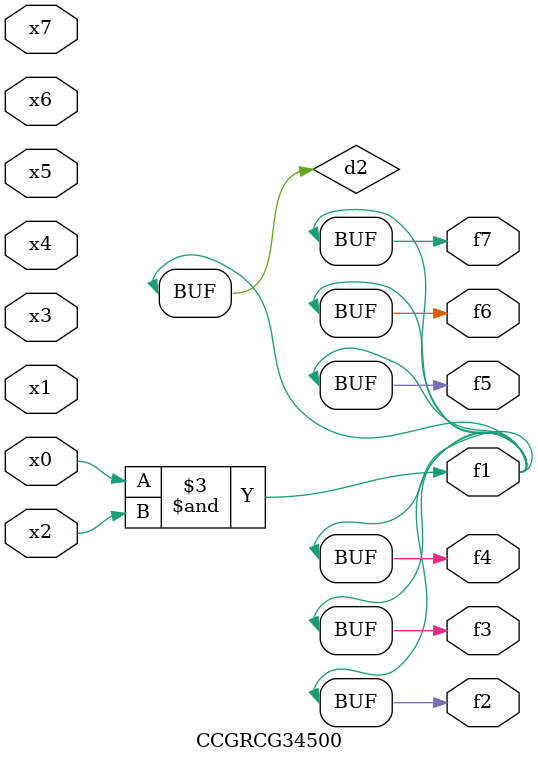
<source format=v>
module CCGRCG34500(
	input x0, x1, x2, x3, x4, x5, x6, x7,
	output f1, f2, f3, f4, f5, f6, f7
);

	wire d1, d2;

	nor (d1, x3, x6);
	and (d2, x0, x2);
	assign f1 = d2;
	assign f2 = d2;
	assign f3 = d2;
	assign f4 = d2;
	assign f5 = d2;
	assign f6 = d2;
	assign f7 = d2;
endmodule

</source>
-*-
* _WORK INSTRUCTION_:
Starting with the first entry and ending with the last, reproduce the listing exactly, without its pictures.

* _EXERCISE RESPONSE_:
<source format=v>
module CCGRCG34500(
	input x0, x1, x2, x3, x4, x5, x6, x7,
	output f1, f2, f3, f4, f5, f6, f7
);

	wire d1, d2;

	nor (d1, x3, x6);
	and (d2, x0, x2);
	assign f1 = d2;
	assign f2 = d2;
	assign f3 = d2;
	assign f4 = d2;
	assign f5 = d2;
	assign f6 = d2;
	assign f7 = d2;
endmodule

</source>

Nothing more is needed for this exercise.